The TCs say that throughout the year, they reacted with speed, working with operators, local authorities and the DfT to meet these challenges and updating guidance on local services to reflect the changing situation and to provide the necessary support to the industry, whilst balancing the needs of passengers as represented by the local authorities. The TCs expressed a wish to thank the various parties for their support and cooperation in this area.

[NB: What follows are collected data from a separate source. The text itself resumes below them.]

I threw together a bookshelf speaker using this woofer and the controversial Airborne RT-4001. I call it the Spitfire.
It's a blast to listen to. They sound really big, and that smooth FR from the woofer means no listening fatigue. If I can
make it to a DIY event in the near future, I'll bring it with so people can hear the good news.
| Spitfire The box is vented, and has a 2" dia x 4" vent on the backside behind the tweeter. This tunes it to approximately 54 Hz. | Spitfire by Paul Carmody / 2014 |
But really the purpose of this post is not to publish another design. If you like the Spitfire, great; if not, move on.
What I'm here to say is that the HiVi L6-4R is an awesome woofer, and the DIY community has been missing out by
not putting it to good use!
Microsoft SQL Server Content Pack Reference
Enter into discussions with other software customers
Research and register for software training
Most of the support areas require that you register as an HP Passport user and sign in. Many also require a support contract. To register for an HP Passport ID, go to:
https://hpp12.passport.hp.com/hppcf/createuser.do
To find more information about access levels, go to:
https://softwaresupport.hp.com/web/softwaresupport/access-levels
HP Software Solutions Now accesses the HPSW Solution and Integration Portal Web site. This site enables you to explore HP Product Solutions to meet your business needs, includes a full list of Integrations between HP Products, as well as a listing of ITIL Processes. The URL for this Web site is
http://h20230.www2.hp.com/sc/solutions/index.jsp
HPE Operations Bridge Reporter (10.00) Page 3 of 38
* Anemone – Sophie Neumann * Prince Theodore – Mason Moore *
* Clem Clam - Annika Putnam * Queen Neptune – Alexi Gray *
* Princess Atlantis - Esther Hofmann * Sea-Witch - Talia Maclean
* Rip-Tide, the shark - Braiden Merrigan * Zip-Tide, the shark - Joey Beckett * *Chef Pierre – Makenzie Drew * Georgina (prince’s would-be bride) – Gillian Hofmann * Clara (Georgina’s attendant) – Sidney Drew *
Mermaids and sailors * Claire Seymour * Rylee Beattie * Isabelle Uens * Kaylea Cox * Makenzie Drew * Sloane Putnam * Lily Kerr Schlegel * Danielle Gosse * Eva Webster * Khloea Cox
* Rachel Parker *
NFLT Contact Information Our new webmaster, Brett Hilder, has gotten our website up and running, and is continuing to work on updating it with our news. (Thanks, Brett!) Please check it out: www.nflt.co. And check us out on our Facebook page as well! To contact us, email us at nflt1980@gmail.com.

The Commissioners also continue to work with the DfT and DVSA on how the Bus Open Data Service (BODS) can assist them in their role of regulating the performance of bus services. As that service becomes more established the benefits can be fully realised, they said, with the hope it will include more cases of poor performance being referred to them for consideration. In the meantime, the TCs are working with DfT and others to ensure that operators comply with the regulations for open data and identify those operators who do not engage or comply with their obligations.

Scotland & Wales

Traffic Commissioner for Scotland Claire Gilmore noted that the PSV industry continues to be affected, the pandemic impacting passenger numbers and confidence. “Throughout the year, I have continued to work with my fellow commissioners to update and develop guidance for our industries,” she said. “Issues such as the driver shortage, and the shortage of other skilled staff to support our industries, remain a challenge across Great Britain despite recent efforts to increase numbers. Access to properly equipped high quality maintenance services, particularly for operators in rural parts of Scotland, is often limited. We must strive to ensure that proper roller brake testing facilities can be accessed regularly, and without difficulty, wherever operators are located. Such access is imperative for road safety.

“As our industries move beyond the challenges of the pandemic there is much to look forward to. There are exciting innovations in vehicle technology and Scotland will soon see the first autonomous bus service in the UK, when CAVForth begins to operate. I have no doubt that Scottish operators will continue to innovate and to run high quality, compliant, transport operations in the coming year,” she concluded.

Traffic Commissioner for Wales Victoria Davies added that the transport industry in Wales has worked incredibly hard to recover from the effects of the pandemic during the year.

“I am pleased to report that public inquiry, driver conduct and preliminary hearing numbers are almost at pre-pandemic levels in Wales once again, despite resourcing pressures faced by the compliance team throughout the year,” she wrote.

“I am particularly concerned about the worsening situation as to the shortage of PSV drivers in Wales, where the position appears to have got markedly worse than in England and Scotland over the past six months. Recent industry estimates indicate a shortage of PSV drivers in Wales of 20% in March 2022, compared to 13% in September 2021. As the lead traffic commissioner on driver issues, I have engaged in initiatives exploring how to address the shortage, including the UK Government’s Review of the Driver Certificate of Professional Competence regime. Both industry and Government recognise that there is more work to be done to address this problem, without compromising the high standards that we all expect from our professional drivers.”